Tue February 20, 2024 4:00 pm
CUA Seminar: Johannes Zeiher – Quantum-gas microscopy of Rydberg-dressed extended Hubbard systems
Location:Harvard Jefferson 250
Johannes Zeiher,
Max Planck Institute of Quantum Optics
Ten Minute Talk:"Collective Lamb Shift and Modified Linewidth of An Interacting Atomic Gas" by
Hanzhen Ma,
Harvard
Neutral atoms trapped in optical lattices are a versatile platform to study many-body physics in and out of equilibrium. Quantum gas microscopes provide a unique toolbox to prepare, control and detect such systems at the level of individual atoms. In the first part of my talk, I will present our recent work on realizing interacting spin and Hubbard models for Rubidium atoms in optical lattices.
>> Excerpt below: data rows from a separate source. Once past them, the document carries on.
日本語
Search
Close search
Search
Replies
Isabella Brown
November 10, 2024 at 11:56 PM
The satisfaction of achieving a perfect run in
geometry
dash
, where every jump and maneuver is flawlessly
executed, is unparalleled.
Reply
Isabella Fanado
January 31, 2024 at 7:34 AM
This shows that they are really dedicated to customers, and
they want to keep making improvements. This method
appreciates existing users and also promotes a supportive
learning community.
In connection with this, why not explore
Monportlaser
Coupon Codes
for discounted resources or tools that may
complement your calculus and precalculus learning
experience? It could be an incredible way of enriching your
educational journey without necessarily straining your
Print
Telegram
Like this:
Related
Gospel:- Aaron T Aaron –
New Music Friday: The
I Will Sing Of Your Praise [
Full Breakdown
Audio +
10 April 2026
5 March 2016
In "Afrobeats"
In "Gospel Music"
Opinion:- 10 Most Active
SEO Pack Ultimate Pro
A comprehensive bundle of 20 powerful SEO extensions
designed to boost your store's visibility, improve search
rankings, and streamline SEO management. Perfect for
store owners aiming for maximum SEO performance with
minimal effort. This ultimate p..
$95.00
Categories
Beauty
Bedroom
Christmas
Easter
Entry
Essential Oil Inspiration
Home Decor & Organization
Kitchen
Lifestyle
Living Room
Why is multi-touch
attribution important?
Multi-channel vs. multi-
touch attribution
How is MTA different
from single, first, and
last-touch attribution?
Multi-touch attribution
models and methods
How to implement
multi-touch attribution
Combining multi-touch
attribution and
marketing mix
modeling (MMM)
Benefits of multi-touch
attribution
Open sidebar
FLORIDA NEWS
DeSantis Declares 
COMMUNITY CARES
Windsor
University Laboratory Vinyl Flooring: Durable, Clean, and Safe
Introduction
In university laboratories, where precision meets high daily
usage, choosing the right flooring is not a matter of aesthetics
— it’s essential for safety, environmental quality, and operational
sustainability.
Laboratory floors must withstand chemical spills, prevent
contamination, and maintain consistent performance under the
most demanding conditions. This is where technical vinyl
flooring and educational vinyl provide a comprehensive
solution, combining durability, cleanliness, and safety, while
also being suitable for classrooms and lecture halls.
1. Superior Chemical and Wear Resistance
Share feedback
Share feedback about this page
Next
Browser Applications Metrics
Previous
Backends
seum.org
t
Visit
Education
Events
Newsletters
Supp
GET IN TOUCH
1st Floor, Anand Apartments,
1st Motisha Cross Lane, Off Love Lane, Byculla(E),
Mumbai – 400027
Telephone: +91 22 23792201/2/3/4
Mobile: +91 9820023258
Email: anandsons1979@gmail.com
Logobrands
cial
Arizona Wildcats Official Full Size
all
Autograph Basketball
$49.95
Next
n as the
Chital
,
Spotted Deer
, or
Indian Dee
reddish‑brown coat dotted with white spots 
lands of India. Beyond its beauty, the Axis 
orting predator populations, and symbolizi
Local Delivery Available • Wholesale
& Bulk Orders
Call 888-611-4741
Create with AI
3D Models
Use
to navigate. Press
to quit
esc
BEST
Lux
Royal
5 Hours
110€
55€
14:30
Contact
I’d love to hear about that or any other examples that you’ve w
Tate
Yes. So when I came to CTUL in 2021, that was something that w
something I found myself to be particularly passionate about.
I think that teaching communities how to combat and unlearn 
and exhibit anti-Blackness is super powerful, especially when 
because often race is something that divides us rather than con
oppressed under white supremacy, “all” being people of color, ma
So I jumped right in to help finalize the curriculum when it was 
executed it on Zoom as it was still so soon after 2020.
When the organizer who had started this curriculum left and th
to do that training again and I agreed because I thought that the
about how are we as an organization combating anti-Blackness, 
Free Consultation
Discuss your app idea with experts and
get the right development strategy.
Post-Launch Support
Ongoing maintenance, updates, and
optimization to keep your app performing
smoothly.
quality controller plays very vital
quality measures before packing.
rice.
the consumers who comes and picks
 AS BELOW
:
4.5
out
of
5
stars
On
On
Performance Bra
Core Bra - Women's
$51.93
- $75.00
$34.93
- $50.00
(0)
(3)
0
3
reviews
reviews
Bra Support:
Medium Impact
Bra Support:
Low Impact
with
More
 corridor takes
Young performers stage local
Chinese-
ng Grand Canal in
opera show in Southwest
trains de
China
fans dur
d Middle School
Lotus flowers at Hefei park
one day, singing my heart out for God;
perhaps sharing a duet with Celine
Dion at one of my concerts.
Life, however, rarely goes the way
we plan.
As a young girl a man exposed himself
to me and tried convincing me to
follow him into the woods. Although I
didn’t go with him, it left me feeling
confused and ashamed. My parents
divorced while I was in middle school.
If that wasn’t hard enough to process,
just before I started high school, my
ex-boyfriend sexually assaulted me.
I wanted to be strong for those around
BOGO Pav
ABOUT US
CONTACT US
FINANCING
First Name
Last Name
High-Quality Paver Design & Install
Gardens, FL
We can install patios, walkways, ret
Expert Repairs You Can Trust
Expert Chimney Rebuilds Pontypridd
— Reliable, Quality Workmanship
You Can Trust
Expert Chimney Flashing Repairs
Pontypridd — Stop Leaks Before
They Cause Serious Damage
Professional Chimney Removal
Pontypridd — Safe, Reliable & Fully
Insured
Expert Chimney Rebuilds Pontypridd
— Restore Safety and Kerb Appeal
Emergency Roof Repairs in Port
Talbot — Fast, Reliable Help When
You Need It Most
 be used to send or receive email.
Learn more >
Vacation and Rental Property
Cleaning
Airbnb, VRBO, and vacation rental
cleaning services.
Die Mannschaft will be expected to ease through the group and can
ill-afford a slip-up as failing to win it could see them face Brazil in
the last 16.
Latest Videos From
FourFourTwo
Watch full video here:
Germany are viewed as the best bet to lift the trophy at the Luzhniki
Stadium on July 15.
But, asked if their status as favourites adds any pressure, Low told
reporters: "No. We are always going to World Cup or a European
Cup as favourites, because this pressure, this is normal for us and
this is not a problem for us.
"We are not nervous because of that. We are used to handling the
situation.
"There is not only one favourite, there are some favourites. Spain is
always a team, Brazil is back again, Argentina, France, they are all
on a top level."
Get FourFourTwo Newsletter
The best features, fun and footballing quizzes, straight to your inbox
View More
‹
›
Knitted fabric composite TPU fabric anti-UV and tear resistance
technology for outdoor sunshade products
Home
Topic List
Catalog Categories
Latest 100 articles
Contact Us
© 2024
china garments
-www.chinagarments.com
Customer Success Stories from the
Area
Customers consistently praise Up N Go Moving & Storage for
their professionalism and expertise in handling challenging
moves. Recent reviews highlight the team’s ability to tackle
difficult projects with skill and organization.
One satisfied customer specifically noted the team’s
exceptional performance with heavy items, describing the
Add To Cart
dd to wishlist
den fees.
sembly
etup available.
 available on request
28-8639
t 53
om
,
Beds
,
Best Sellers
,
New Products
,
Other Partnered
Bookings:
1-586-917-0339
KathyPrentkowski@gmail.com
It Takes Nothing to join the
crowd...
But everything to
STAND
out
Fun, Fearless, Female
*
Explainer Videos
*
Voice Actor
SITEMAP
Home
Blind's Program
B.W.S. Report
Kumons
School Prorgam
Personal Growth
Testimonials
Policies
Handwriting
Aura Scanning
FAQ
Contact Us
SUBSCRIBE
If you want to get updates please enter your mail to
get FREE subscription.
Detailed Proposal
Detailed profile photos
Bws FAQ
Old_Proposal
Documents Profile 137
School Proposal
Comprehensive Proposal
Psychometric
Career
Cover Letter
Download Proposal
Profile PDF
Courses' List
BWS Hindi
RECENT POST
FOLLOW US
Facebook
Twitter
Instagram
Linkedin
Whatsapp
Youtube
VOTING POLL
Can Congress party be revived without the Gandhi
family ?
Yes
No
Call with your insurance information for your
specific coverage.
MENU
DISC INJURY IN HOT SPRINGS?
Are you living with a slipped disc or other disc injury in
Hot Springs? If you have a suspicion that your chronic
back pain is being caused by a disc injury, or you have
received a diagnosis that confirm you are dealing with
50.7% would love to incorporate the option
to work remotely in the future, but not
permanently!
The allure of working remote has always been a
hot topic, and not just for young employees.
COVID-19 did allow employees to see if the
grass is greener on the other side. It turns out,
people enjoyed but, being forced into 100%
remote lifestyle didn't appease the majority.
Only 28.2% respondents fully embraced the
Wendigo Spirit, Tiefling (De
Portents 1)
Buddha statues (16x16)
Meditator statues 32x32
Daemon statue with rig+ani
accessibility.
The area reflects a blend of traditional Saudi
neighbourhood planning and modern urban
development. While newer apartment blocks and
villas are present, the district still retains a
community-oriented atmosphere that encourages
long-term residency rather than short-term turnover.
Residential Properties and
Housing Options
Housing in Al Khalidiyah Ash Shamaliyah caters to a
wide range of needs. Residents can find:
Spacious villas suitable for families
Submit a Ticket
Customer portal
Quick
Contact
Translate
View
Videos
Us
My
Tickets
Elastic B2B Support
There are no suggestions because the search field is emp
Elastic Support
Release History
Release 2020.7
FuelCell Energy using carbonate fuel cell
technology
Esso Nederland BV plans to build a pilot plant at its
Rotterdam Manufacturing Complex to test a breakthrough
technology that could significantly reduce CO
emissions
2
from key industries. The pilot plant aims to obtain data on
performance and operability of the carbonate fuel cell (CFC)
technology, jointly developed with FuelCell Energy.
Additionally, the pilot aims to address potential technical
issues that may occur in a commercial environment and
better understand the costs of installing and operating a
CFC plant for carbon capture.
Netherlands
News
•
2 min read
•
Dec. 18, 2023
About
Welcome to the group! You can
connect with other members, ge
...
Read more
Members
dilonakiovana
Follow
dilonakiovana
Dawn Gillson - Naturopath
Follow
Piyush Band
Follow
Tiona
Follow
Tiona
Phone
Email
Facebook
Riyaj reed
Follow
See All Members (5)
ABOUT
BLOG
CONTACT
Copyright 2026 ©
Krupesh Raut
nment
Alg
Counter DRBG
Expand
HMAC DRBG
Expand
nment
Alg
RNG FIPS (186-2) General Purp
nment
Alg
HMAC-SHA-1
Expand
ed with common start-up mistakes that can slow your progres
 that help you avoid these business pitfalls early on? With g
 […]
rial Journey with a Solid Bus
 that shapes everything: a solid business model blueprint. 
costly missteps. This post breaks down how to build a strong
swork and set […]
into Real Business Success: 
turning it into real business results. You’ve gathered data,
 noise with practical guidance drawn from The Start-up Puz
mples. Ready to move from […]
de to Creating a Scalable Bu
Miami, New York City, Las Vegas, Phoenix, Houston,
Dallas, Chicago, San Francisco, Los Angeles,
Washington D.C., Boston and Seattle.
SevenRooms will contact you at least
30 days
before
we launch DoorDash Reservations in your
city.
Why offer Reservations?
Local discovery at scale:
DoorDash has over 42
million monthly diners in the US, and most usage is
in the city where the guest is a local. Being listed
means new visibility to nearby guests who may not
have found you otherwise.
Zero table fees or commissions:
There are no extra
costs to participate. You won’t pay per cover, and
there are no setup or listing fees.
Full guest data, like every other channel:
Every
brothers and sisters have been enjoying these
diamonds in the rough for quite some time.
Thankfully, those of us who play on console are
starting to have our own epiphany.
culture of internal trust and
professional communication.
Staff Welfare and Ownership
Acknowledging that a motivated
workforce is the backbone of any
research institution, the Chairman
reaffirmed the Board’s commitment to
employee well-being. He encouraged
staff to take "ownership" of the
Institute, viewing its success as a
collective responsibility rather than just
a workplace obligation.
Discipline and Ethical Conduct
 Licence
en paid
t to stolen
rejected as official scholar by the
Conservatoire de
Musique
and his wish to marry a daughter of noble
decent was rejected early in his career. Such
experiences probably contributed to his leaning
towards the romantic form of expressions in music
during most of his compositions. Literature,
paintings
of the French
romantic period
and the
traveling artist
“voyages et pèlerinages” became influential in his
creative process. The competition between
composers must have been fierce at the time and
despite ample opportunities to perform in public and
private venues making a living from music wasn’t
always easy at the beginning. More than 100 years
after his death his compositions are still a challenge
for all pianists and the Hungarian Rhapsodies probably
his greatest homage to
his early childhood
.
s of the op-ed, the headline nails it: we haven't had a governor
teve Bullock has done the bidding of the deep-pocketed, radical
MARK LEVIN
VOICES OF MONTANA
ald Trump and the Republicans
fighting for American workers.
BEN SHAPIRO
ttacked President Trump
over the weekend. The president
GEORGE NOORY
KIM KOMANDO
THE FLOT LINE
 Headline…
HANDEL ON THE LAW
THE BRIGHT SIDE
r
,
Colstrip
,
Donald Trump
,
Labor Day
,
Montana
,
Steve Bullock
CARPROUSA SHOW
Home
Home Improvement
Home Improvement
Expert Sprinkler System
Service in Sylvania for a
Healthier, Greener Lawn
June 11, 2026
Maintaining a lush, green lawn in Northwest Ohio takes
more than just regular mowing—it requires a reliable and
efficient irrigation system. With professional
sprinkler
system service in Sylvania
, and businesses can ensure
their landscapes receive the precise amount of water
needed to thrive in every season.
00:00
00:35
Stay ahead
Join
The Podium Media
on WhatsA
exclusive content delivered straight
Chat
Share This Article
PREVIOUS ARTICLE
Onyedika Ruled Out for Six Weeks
Using off-resonant coupling from ground to Rydberg states, we induce interactions that are tunable via the excitation light. We probe the presence of interactions in different experiments on frozen spin systems and in the itinerant regime, where they stabilize initial out-of-equilibrium states. In particular, we also observe the buildup of density-density correlations when probing a one-dimensional extended Hubbard system near equilibrium.
In the second part of the talk, I will introduce a new strontium setup that combines large-scale optical lattices with local control achieved through tweezer arrays. I will describe our efforts on loading, cooling, and imaging individual strontium atoms in optical tweezers and lattices, where we obtain high-fidelity and low-loss imaging performance using repulsive Sisyphus-cooling. Combining optical tweezer arrays with lattices opens new perspectives to scale tweezer-based quantum simulators to larger system sizes and an alternative preparation route of assembled Hubbard systems in optical lattices without the need for evaporation.